It's a world-class find, and one that's gaining attention from international journalists to everyday Edmontonians. The discovery of dinosaur bones beneath a west Edmonton neighbourhood continues to generate excitement as excavators find more fossils.

On Monday city officials confirmed that fossils found near the North Saskatchewan River last Thursday are believed to be the remains of two extinct species, the Edmontosaurus and the Albertosaurus.

Two city workers made the discovery while hand-tunneling a sewer tunnel in an area just off Quesnell Crescent last Thursday afternoon.

Mike Burns, a Ph. D. student in paleontology, who was brought on to help with the discovery, says on Tuesday they found even more fossils.

"We found two vertebrae, some ribs…and another tooth, so we are still finding a decent amount of material down there," said Burns.

The find has journalists from the United Kingdom and Australia contacting University of Alberta experts, and also has local residents driving through the Quesnell neighbourhood to get a sense of where this prehistoric find was made.
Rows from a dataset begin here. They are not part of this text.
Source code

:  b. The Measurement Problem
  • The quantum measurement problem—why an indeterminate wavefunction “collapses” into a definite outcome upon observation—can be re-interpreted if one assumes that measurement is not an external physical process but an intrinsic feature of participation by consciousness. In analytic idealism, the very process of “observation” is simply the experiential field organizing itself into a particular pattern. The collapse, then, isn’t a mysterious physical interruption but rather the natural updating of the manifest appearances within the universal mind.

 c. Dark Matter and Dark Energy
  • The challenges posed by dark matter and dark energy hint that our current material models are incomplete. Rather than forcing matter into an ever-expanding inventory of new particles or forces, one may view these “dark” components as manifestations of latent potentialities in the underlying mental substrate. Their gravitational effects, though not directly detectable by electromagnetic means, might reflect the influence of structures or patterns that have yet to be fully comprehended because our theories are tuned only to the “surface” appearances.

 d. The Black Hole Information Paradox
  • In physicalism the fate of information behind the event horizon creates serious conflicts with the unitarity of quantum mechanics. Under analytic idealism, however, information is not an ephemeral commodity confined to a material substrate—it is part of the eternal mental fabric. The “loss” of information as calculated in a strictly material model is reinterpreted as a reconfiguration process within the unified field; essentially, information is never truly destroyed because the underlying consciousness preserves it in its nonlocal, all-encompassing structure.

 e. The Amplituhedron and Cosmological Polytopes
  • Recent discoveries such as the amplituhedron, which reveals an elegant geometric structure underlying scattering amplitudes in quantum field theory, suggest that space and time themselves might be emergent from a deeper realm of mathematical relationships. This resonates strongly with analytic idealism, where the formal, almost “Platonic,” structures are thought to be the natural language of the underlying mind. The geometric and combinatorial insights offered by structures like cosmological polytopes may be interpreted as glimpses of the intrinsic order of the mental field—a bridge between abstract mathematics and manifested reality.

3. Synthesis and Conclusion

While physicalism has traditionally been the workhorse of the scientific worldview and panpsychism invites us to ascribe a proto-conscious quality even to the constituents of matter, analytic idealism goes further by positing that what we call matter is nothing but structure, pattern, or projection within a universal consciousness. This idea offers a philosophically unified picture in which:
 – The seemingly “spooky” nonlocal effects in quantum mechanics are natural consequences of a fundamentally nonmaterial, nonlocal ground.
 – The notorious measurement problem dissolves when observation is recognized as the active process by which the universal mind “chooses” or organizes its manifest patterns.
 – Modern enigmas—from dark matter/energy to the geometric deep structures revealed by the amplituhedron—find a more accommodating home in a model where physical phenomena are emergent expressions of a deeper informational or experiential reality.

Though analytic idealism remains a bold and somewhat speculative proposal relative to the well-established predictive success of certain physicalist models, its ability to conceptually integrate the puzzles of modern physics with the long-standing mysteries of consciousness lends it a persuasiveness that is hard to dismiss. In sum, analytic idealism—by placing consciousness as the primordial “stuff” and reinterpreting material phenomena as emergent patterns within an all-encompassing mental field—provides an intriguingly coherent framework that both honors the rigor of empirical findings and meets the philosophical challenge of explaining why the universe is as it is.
Heather Workman and her 11-year-old son Gabriel were just a couple of the people who made their way to the excavation site.

"Albertosaurus is quite a famous Tyrannosaurus," said Gabriel.

While Gabriel and his mother made their way to the site of the discovery, they didn't actually get to see the fossils in person. That's prompting some to suggest the city put the fossils on display for public viewing.

"It's a pretty special time and something for us as Edmontonians to celebrate," said Workman.

The Royal Tyrrell Museum has confirmed that this is a significant find and will work with the University of Alberta paleontologists to ensure the fossils are recovered and preserved without causing project delays.

According to the Tyrrell Museum, the Albertosaurus was the top predator of its time and was actually a close relative of the Tyrannosaurus rex, a dinosaur that lived a few million years later.

Joseph B.Tyrrell discovered the first Albertosaurus in 1884 in the Red Deer River valley. The Albertosaurus is now the most common of the large carnivores found in the province.

The bones will be excavated over the next few days and will then be transported to the Royal Tyrrell Museum in Drumheller for further study.